Political change is a process. We could say that Solidarity freed Poland only for its people to vote in right-wing, even retrograde governments, and yet Solidarity’s example remains — a more potent force than Occupy, because its leaders weren’t afraid to lead, to mobilize people to demand changes. Is this easier to do in Poland, because they’re all Poles? Even now, who is and isn’t Polish is in debate, just as Trump loves to question who’s American.

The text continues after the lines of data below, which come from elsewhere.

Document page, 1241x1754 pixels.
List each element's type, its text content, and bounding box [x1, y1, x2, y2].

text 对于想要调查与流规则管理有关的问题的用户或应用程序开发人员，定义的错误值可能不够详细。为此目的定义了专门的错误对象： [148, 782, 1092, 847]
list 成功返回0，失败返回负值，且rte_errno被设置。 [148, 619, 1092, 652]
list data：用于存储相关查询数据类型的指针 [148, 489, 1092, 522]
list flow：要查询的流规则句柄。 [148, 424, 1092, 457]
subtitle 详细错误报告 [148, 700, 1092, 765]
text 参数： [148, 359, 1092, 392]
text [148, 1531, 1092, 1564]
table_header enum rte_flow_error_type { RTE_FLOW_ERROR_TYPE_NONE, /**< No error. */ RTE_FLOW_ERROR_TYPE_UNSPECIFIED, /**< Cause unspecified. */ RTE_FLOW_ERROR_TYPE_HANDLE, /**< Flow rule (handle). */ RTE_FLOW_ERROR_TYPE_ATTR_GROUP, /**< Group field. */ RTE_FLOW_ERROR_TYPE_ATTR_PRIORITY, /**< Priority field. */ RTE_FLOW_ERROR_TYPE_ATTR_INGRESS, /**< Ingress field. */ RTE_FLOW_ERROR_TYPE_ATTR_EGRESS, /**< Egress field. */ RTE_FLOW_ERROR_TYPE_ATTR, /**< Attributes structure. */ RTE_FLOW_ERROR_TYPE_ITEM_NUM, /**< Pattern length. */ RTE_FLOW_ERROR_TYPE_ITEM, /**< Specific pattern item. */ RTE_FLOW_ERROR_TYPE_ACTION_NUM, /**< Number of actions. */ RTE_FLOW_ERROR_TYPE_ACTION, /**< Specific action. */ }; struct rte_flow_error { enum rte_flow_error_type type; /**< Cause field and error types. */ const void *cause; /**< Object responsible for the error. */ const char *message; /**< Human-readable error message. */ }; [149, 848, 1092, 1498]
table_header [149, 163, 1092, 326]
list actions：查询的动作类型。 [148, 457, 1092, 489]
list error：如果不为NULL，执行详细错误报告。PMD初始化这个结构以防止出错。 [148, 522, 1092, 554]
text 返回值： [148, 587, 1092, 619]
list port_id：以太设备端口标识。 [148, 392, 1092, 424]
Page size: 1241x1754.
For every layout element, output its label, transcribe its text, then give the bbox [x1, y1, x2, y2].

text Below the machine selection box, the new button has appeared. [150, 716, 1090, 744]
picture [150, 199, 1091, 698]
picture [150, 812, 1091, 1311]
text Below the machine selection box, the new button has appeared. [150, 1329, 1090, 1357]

Our strength as a region is precisely our diversity, and the current oligarchy puts it at risk by making inequality worse and doing very little to solve our problems of underinvestment in public goods. When we quarrel with each other, attacking across instead of up, we only succeed in dividing ourselves. Nationally, in primary season, heated debate is appropriate, but when it’s over, we need similarly to come together and vote these weasels out. We have all the evidence we need that fundamental things aren’t working. Complicity is letting them slide on, demanding a perfection that politics never delivers.